There are certain limitations in our study. First, this is a retrospective, single-center study. Second, the number of patients was small, requiring validation of our results in larger sample sizes. Moreover, endoscopic procedures in this case series were performed by an experienced endoscopist at a high-volume center.
To conclude, EROPP may be a safe, less invasive hybrid EFTR for gastric GISTs. The experience of EROPP may make pure EFTR more accessible to endoscopists with limited or no experience in pure EFTR.
━━━━━━━━━━━━━━━━━━━━
**Activity**
Reproduce everything from "To conclude, EROPP" down to "in pure EFTR." in the passage on EROPP for gastric GISTs. The lines that come next have nothing to do with the text.
━━━━━━━━━━━━━━━━━━━━
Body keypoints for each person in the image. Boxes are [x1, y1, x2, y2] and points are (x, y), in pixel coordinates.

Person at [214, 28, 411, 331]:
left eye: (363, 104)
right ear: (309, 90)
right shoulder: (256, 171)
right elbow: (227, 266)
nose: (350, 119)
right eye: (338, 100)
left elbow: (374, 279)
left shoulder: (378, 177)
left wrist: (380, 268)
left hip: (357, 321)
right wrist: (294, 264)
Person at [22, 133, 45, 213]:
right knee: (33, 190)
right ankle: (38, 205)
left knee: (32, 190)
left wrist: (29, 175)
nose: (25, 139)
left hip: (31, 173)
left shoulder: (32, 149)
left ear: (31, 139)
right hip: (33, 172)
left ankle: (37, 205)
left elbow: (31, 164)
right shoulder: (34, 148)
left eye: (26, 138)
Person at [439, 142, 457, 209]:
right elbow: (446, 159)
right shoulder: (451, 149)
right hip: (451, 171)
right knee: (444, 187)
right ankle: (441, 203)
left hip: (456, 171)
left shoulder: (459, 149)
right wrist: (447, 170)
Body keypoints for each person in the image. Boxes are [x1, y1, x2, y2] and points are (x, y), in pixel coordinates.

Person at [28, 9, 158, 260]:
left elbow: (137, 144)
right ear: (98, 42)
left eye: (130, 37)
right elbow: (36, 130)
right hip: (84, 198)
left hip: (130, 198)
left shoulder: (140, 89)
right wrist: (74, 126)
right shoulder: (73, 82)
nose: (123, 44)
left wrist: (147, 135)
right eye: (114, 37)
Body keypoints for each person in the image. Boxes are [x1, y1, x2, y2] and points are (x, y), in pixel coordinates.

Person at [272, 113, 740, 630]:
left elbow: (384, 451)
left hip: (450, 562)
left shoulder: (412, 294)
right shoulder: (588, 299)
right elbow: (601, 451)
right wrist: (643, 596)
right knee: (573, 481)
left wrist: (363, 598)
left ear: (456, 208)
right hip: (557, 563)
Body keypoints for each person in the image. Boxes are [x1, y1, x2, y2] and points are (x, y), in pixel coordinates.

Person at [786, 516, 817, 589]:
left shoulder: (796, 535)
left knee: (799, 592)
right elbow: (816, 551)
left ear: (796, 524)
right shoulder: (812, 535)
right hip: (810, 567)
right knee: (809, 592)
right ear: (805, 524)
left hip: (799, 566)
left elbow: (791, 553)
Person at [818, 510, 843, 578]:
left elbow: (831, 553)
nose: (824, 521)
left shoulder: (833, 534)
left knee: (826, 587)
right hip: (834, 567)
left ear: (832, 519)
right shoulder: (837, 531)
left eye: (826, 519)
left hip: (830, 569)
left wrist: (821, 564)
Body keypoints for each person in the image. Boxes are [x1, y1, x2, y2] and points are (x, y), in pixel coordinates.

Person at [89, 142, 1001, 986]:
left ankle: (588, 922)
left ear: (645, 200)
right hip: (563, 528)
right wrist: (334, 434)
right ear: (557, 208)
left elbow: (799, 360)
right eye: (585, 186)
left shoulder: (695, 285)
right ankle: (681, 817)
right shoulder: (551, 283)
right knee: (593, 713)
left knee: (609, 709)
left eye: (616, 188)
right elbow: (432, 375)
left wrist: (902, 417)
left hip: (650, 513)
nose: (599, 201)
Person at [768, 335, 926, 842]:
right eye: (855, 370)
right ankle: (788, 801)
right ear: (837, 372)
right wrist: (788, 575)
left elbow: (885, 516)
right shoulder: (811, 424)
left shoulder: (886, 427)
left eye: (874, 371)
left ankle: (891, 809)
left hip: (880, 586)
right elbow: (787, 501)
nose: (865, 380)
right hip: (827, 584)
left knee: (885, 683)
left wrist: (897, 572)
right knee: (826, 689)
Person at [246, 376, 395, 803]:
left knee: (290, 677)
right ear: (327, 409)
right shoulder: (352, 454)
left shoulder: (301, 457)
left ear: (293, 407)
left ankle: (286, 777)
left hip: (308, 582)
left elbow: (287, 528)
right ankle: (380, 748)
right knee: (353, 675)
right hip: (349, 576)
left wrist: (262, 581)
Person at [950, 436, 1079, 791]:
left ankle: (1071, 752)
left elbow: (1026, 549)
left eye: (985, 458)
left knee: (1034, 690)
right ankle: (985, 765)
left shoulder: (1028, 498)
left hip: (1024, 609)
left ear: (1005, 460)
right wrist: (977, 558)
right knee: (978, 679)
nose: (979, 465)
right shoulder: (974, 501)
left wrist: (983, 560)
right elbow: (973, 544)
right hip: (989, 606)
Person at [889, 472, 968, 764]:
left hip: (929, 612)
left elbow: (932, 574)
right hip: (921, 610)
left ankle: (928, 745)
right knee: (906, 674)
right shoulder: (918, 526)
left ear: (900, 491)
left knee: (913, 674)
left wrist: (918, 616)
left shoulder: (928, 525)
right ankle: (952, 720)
━━━━━━━━━━━━━━━━━━━━
**Result for this exercise**
To conclude, EROPP may be a safe, less invasive hybrid EFTR for gastric GISTs. The experience of EROPP may make pure EFTR more accessible to endoscopists with limited or no experience in pure EFTR.